By Michelle Nichols
UNITED NATIONS (Reuters) - Russia vetoed a United Nations Security Council resolution on Wednesday that would have condemned the Srebrenica massacre as a genocide to mark the 20th anniversary of the killing of 8,000 Muslim men and boys.
China, Nigeria, Angola and Venezuela abstained and the remaining 10 members of the council voted in favor. The vote was delayed a day as Britain and the United States tried to persuade Russia not to veto the resolution, which would have also condemned denial of the 1995 massacre as a genocide.
Russian U.N. Ambassador Vitaly Churkin deemed the British-drafted resolution "not constructive, confrontational and politically motivated." Russia had instead proposed condemning "the most serious crimes of concern to the international community."
A United Nations war crimes tribunal in The Hague has ruled the Srebrenica massacre was a genocide.

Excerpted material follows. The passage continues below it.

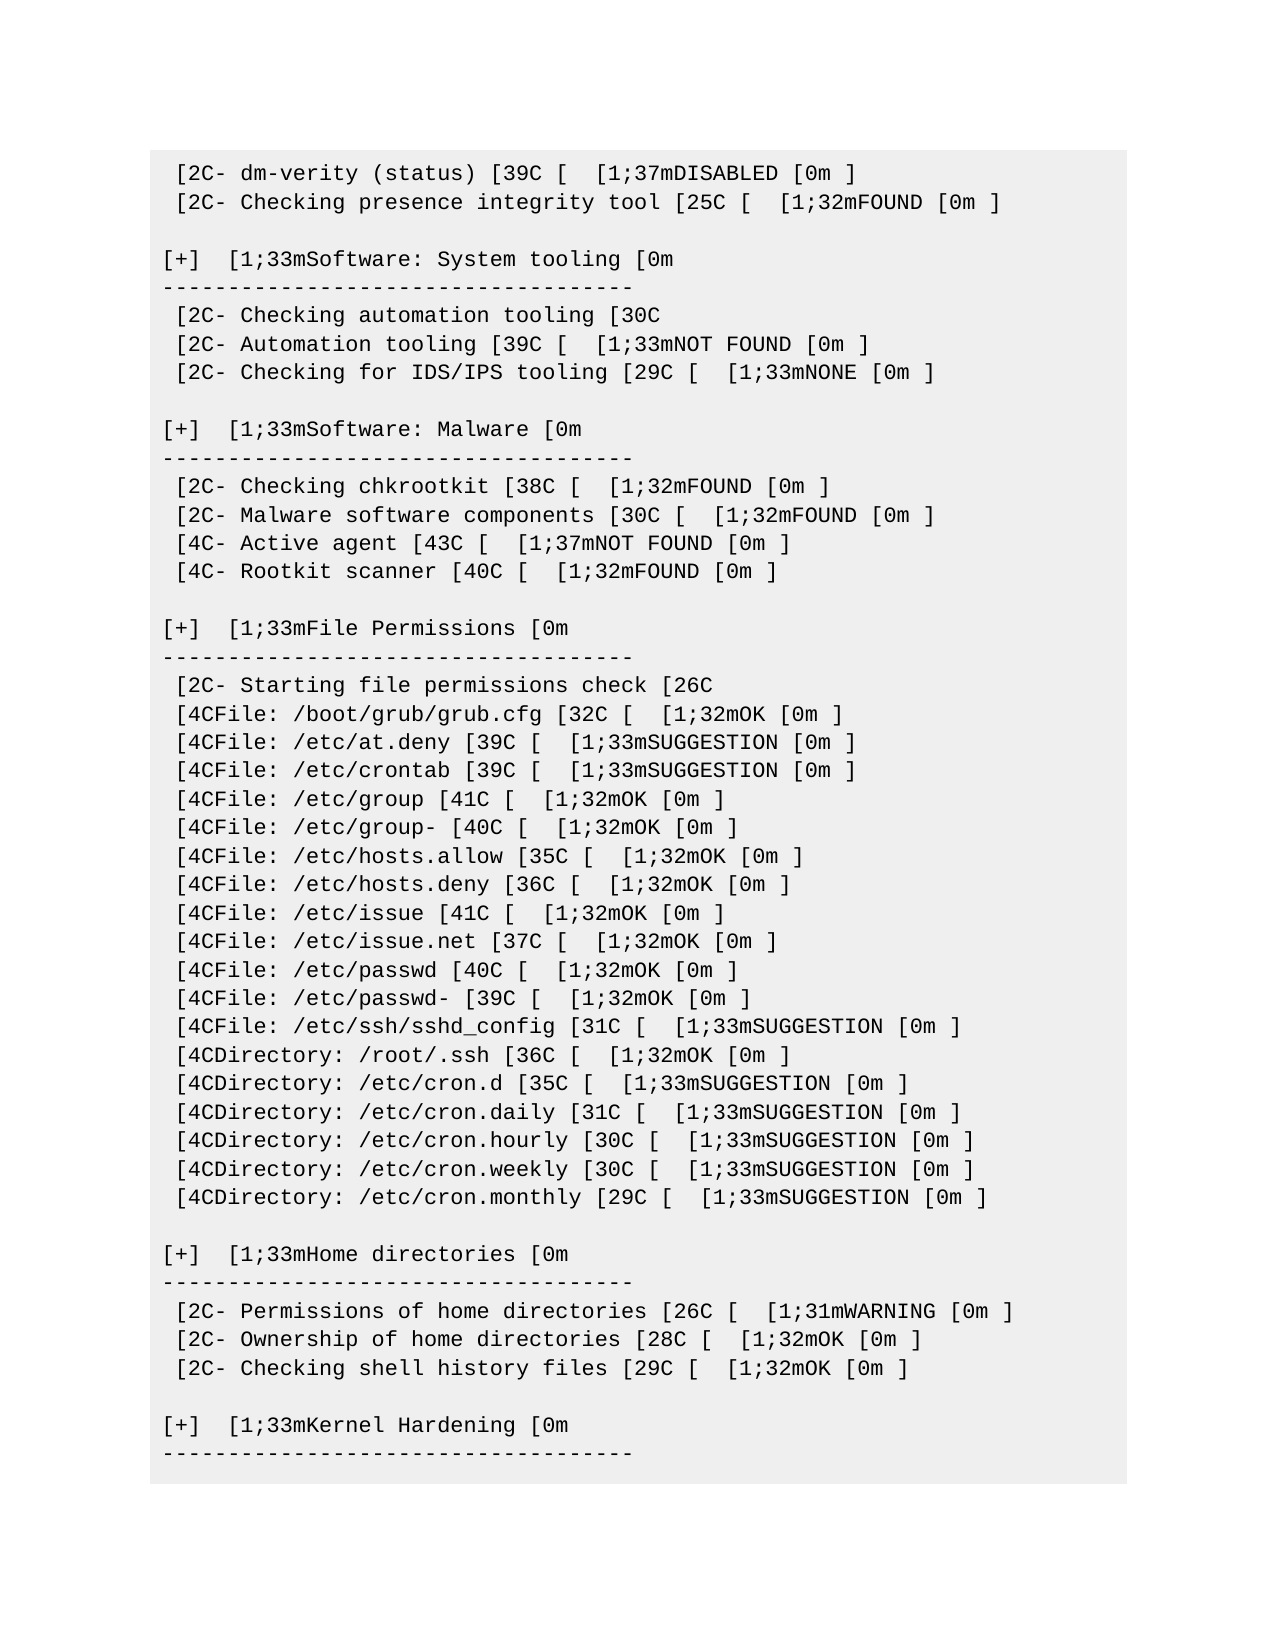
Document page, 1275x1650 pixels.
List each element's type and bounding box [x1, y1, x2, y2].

table_header [152, 152, 1125, 1482]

On July 11, 1995, toward the end of Bosnia's 1992-95 war, Bosnian Serb forces swept into the eastern Srebrenica enclave, a U.N.-designated "safe haven." They executed 8,000 Muslim men and boys in the days that followed, dumping their bodies into pits.
"Our vote against ... will not however mean that we are deaf to the sufferings of the victims of Srebrenica and other areas of Bosnia Herzegovina," Churkin said before the vote, adding that such a resolution would lead to greater regional tension.
Serbia acknowledges that a "grave crime" took place and adopted a declaration condemning the massacre in 2010 as it sought closer ties with the West, but stopped short of describing it as genocide.
Serbia warned on Tuesday that the resolution would only widen ethnic divides in neighboring Bosnia.